Last week every liberal’s favorite company, oil services supplier, all-round US Army replacement and DOD no-bid contract winner Halliburton, managed to squeak out (more or less) of an SEC investigation into accounting shenanigans that kept its stock price high while it was merging with Dresser in the late 1990s. Several commentators thought that the SEC let them off very lightly and, for reasons that are unclear (but can be guessed at by us conspiracy theorists who note that the SEC head was appointed by a Mr G.Dubya Bush), the SEC decided not to allot any legal blame to Halliburton’s CEO at the time, a Mr R. Cheney. Mr R. Cheney has a close political relationship with several people called Bush, and also serves in some kind of role in the current Administration. He does though remain on Halliburton’s payroll receiving somewhere between $150,000 and $600,000 a year in something called "deferred" compensation. If you’re interested in this ruling you might want to read liberal blogger Billmon’s article on the subject.
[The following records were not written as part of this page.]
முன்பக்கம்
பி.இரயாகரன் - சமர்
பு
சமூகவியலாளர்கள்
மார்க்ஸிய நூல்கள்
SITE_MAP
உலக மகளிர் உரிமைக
Halliburton though is engaged in another potential scandal that may be of more interest to my health care audience. They are launching a pre-emptive strike (another Cheney legacy no doubt) against three retirees who complained about being dumped out of their company-sponsored health coverage so that the retirees have to appear in a court in a state of Halliburton’s choosing, and so that Halliburton can get its side of the story out first. The company’s argument is that they are entitled to change their retirees’ coverage.
This may be a (rare) case where Halliburton is not completely in the wrong, although by suing their own retirees, one of whom is the former VP of HR at Dresser, they continue to prove that PR is not their strong suit. While the promise to keep the health benefits may have been rescinded and while that decision may be morally dubious, legally it appears that corporations can dramatically reduce benefits. For example United Airlines has recently basically cancelled all its contributions to pension and health benefits for retirees (for an non-unbiased version of that story, see here) In any case this is a forerunner of what will happen in the next few years as companies start removing their health insurance benefits for retirees under 65 and the wrap-around Medi-gap policies, which typically provide drug coverage for their retirees over 65. The latter will of course be encouraged by the new Medicare drug benefit, despite the fairly substantial
bribes subsidies in the legislation which encourage employers not to cut this benefit.
The last laugh of course is that the purchase of Dresser brought with it a huge unknown unknown (as Mr Cheney’s friend and colleague Mr Rumsfeld might have said)– a huge asbestos liability which nearly took the company down with it.